**Teks yang Diberikan:**
┌────────

![]() |
Laskar Umat Islam Surakarta (LUIS) saat audensi dengan Sat Pol PP Sukoharjo belum lama ini (foto: ist) |
SURAKARTA - Solo Paragon rencananya akan menggelar acara Kuliner Non-Halal pada Kamis, 13 Februari 2025. Pihak manajemen Solo Paragon mengklaim telah memperoleh izin dari Polresta Surakarta untuk menyelenggarakan acara tersebut.
Namun, Laskar Umat Islam Surakarta (LUIS) melalui Humasnya, Endro Sudarsono, menyampaikan bahwa hingga 11 Februari 2025 sore, pihaknya belum menerima pengajuan izin dari Solo Paragon ke Polresta Surakarta.
Dalam audiensi yang dilakukan LUIS bersama Satpol PP pada 11 Februari 2025, pihak Pemerintah Kota Surakarta juga menyatakan bahwa mereka tidak merekomendasikan acara tersebut.
Lebih lanjut, saat audiensi dengan Polresta Surakarta, terungkap bahwa izin untuk acara tersebut baru bisa dikeluarkan setelah mendapatkan rekomendasi dari Majelis Ulama Indonesia (MUI) Solo dan Kementerian Agama (Kemenag) Kota Surakarta. Namun hingga pagi ini, LUIS belum menemukan adanya rekomendasi dari kedua lembaga tersebut.

└────────

**Data yang Tersedia:**
┌────────

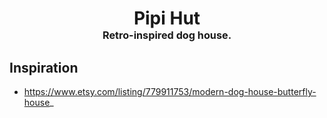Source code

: <!-- 2023-10-05 -->

<h1 align="center">
  Pipi Hut
  <br>
  <sup><sub><sup>Retro-inspired dog house.<sup></sub>
</h1>


## Inspiration

- https://www.etsy.com/listing/779911753/modern-dog-house-butterfly-house_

└────────

**Petunjuk:**
1. Sajikan sebagai daftar bernomor tanpa baris kosong bagian entri mulai dari baris yang memuat "## Inspiration" sampai akhir entri.
2. Teruskan berita tentang acara kuliner non-halal di Solo Paragon mulai setelah kalimat terakhirnya.
Teks dan entri ini berasal dari sumber yang berbeda.

**Jawaban per Tugas:**
1.
1. ## Inspiration
2. - https://www.etsy.com/listing/779911753/modern-dog-house-butterfly-house_

2.
Terkait peraturan izin keramaian, LUIS mengingatkan bahwa dalam Peraturan Polri No. 7 Tahun 2023 Pasal 10 Ayat 1 Huruf C, disebutkan bahwa izin keramaian harus disertai rekomendasi dari instansi terkait.
"Dalam hal ini, rekomendasi dari MUI dan Kemenag Kota Surakarta sangatlah penting," ujar Endro melalui keterangan tertulisnya, Kamis 13 Februari 2025.
Menurutnya, jika rekomendasi dari MUI dan Kemenag Kota Surakarta tidak ada, timbul pertanyaan mengenai apakah ada rekomendasi lain yang dapat menggantikan kedua lembaga tersebut.
"LUIS juga meminta kepada Kapolresta Surakarta untuk mencabut izin keramaian acara Kuliner Non-Halal tersebut," pinta Endro.
Masih kata Endro menuturkan, sejumlah alasan, antara lain adanya penolakan dari ormas Islam, belum adanya rekomendasi dari ormas keagamaan, potensi gangguan ketertiban masyarakat (Kamtibmas), serta kemungkinan terjadinya maladministrasi dalam proses perizinan.
Endro menegaskan bahwa makan babi adalah haram bagi umat Islam, dan seharusnya yang haram perlu dibatasi atau bahkan dilarang untuk menghindari polemik dan kontroversi.
"Jika acara semacam ini dibiarkan, maka dapat memunculkan festival-festival haram lainnya, seperti yang berkaitan dengan zina, LGBT, minuman keras, hingga judi. Hal ini menurutnya berpotensi merusak tatanan sosial dan mengganggu toleransi antarumat beragama," tegasnya.
LUIS berharap agar kebijakan terkait perizinan lebih memperhatikan nilai-nilai agama dan sosial, sehingga tidak menimbulkan kegelisahan di kalangan masyarakat.(rls/ary)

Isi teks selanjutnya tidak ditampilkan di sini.